From the second I decided to go back with my regular OBGYN, I felt a billion times better. I gave myself a break from the overly-analytical worrying about every single decision I made. I stopped having nightmares about drowning in amniotic fluid and not being able to remember the birth of my child. I remembered to pray, ask for strength, and to trust my instincts. When I felt the occasional contraction, I did not panic, I just paid attention.  As I was being prepared for the surgery, I had to explain to the nursing staff what the h was going on with my records from the previous practice. They were as confused as I was. Then they delivered the Icing on the Cake kind of news: one of the nurses carefully informed me that even though I had consented to sterilization after the surgery (WHAT?!) my physician did not perform sterilizations so I would have to make other arrangements. Anger flashed across my husband’s face, and my mom teared up. I laughed. It was purely confirmation for me that leaving that practice was the best decision I could have possibly made, not only for my child’s health, but for my health AND future fertility. We had never had a conversation about sterilization at the other practice. I was never even given an exam at the other practice. My intake paperwork very clearly stated (in multiple ways) that I was pro-life and not interested in birth control, abortions, or sterilizations.

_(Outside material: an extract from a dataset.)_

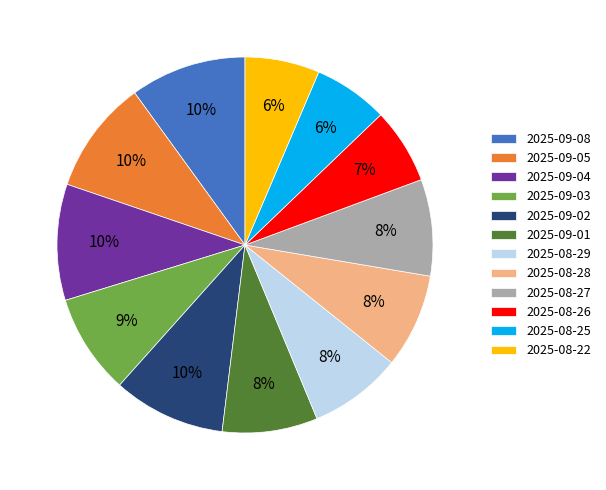

Is it true that 2025-09-03 is 1% of the pie?

False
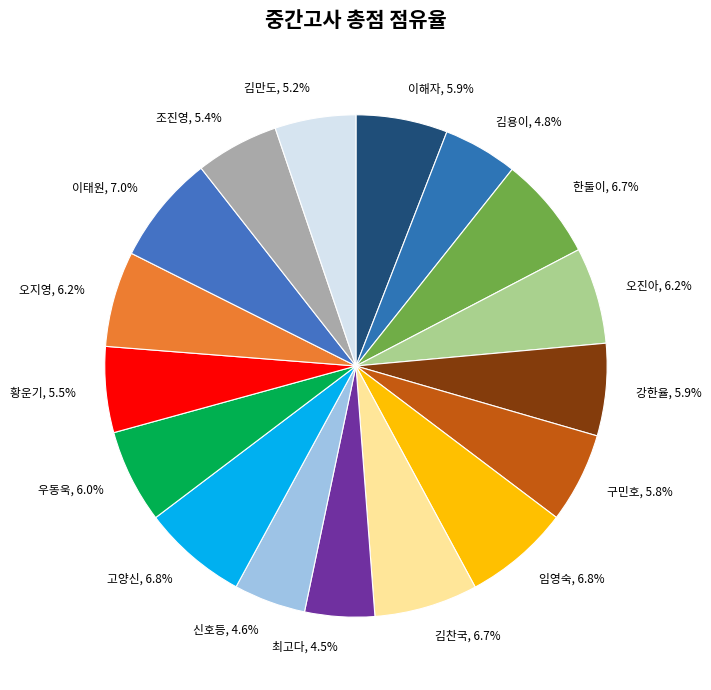

Combined, what portion of the pie is 구민호 and 김만도?

11.0%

The anesthetic went easy this time. Though the room was cold, so did the surgery. I was genuinely surprised to find out the newest addition to our family was a beautiful baby boy.  They gave him to me almost immediately. Laying eyes on your child for the first time is just the most wonderful thing in this world. My husband went with him to be weighed, etc. and I laid in a puddle of elated tears as they got me ready to head to my room. I met my mom and the kids in the hall way and we watched my husband with the new baby and we were all smiling bigger than we had in months!

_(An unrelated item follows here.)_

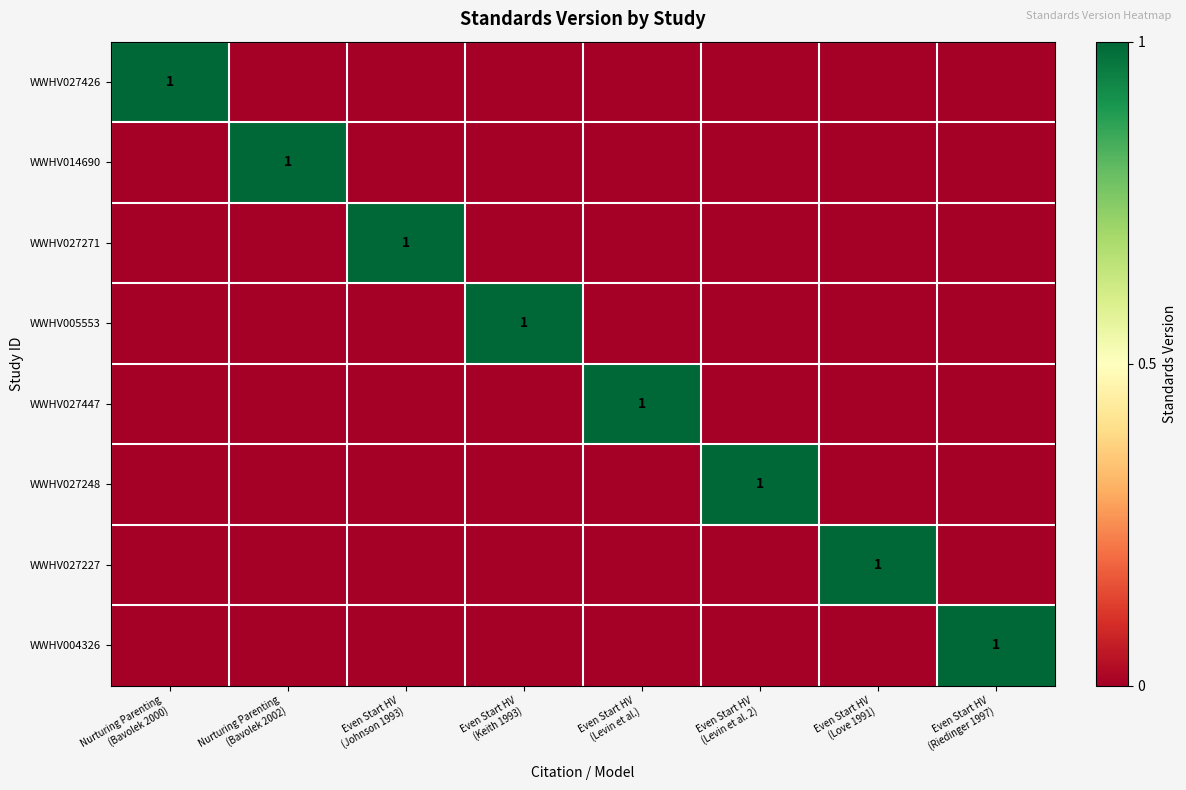

What is the spread (max minus min) of values at Nurturing Parenting
(Bavolek 2000)?

1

I felt the difference almost immediately. I was not as tired or emotional as I had been the last time. I did not dread getting up to walk around, and it was not as hard to breathe. Pain meds were nice, but I took them less often. I am not capable of going a day without showering, so I showered the next morning with all three c-sections, but this time I felt perkier. I also was discharged a day sooner, and it was wonderful.

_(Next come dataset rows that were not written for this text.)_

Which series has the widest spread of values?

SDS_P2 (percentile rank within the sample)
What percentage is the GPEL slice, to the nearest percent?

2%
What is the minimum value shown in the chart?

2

I think I am starting to realize that every pregnancy and birth really is different. I am grateful for the bonding moments that my husband has with our children on the day they were born. I love seeing the photos he takes during the moments before I am out of the operating room. He has time to bond with his children that I do not experience. I certainly do not feel like less of a mother, or less of a woman because of how my children came into this world. This birth really left me with a sense of empowerment that I did not know I was capable of feeling. I feel as though I completely conquered the challenge. I might still be running on pure adrenaline (Frankie boy is still figuring out a schedule so solid sleep is elusive) but our home just feels happy and joyous right now, and truly, God is good.

(Note: Pope Francis totally was looking at our baby name list before he chose his name, but we are happy to share. I was also seriously concerned about the Patron Saint for the Cathofeminism project this year, but it seems rather serendipitous to me now!)

So, there it is: the closest thing to a birth story as I am going to be able to get out in writing. I am truly blessed.